# Alıştırmanın Amacı:
Aşağıdaki Michael Sullivan metninde "Bu bizim hikâyemiz." ifadesinden başlayıp aşağıya doğru "Teşekkürler Bay Miller." ifadesine kadar uzanan bölümün tamamını yeniden yazınız. Bu bölümde "5 sent" yerine "10 sent" kullanınız.

# Gösterilen Metin:
* * *
Tip:
Highlight text to annotate it
X
Michael Sullivan hakkında
bir sürü hikâye var.
Bazıları iyi bir adam
olduğunu söyler.
Bazıları içinde hiç iyilik
olmadığını söyler.
Ama ben bir keresinde onunla
yolda altı hafta geçirdim...
... 1931'in kışında.
Bu bizim hikâyemiz.
Teşekkürler efendim. Sağ olun.
Fabrika kazasında ölen adam!
Gazetenizi buradan alın!
En yeni haberler, sadece 5 sent!
Teşekkürler Bay Miller.
Sana daha sonra yardım ederim.
Git babanı çağır.
Baba?
Yemek hazır.
Teşekkürler.
Bizi kutsa Tanrım, çünkü senin
nimetlerine sahibiz...
...kurtarıcımız Hz. İsa'nın
cömertliği ile. Amin.
- Michael?
- Efendim?
* * *
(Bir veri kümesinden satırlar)

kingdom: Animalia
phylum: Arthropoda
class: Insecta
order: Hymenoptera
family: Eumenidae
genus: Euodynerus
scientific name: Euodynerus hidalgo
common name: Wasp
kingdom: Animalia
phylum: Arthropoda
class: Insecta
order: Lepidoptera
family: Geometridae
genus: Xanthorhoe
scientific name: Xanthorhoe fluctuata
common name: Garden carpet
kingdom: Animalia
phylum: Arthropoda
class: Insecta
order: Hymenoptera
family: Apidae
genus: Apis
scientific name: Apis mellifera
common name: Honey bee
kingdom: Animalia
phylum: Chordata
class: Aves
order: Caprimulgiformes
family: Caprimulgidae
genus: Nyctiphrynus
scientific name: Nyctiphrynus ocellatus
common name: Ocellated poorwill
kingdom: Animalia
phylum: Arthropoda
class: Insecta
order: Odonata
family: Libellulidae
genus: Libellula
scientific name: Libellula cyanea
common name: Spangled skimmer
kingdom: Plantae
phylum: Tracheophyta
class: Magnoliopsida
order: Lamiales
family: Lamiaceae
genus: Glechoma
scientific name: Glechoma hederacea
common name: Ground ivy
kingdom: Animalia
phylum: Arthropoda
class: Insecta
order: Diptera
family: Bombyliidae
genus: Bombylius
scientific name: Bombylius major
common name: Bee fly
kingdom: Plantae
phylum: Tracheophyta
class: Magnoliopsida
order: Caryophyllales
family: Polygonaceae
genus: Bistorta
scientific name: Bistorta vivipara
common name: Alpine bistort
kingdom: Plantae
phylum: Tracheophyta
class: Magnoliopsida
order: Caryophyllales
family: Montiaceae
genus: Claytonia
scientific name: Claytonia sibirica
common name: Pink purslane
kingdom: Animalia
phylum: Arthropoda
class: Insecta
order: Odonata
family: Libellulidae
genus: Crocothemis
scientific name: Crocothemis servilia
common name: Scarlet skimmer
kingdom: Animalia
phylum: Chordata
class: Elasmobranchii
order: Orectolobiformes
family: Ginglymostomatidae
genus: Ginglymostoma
* * *
# Çıktı:
Bu bizim hikâyemiz.
Teşekkürler efendim. Sağ olun.
Fabrika kazasında ölen adam!
Gazetenizi buradan alın!
En yeni haberler, sadece 10 sent!
Teşekkürler Bay Miller.